[Opening Record extracts section]

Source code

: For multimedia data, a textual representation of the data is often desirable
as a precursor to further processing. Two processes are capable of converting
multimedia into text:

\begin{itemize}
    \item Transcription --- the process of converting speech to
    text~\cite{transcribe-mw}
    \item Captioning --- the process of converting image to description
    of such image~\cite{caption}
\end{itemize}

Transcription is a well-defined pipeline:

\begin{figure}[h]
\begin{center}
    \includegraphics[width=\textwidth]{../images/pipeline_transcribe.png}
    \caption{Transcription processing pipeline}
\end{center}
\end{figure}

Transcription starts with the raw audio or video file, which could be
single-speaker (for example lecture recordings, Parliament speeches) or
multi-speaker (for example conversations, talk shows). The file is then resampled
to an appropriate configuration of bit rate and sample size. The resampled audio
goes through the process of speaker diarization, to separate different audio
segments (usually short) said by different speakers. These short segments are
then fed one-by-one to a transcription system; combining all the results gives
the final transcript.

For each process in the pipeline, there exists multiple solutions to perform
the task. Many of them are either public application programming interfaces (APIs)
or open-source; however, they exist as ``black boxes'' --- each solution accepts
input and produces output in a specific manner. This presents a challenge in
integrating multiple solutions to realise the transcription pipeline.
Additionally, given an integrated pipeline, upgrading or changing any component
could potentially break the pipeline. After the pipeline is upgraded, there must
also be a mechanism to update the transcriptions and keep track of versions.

[Closing Record extracts section]

Present each line from the listing that holds the string "processing".

as a precursor to further processing. Two processes are capable of converting
    \caption{Transcription processing pipeline}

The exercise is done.